─── INPUT DATA

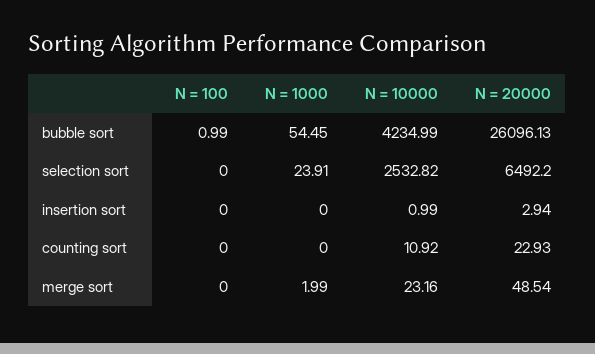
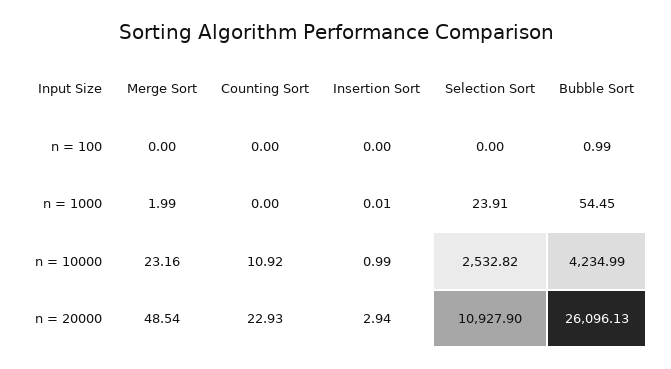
N = 20000, selection sort: 6492.2 -> 10927.9
N = 1000, insertion sort: 0 -> 0.01

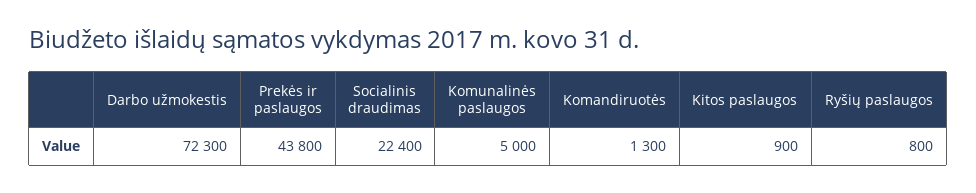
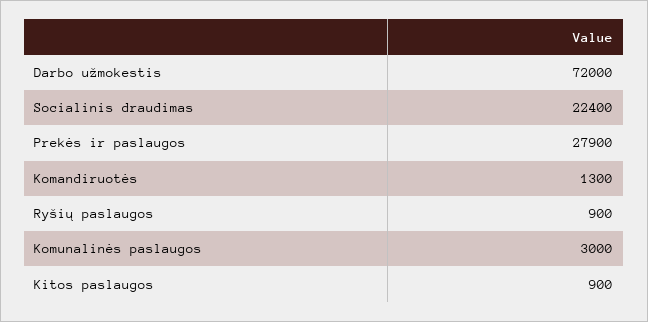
Darbo užmokestis: 72300 -> 72000
Prekės ir paslaugos: 43800 -> 27900
Komunalinės paslaugos: 5000 -> 3000
Ryšių paslaugos: 800 -> 900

──────

PROBLEM STATEMENT
Exact repetition of all entries is required. The pictures should not appear.

ANSWER SPACE
N = 20000, selection sort: 6492.2 -> 10927.9
N = 1000, insertion sort: 0 -> 0.01

Darbo užmokestis: 72300 -> 72000
Prekės ir paslaugos: 43800 -> 27900
Komunalinės paslaugos: 5000 -> 3000
Ryšių paslaugos: 800 -> 900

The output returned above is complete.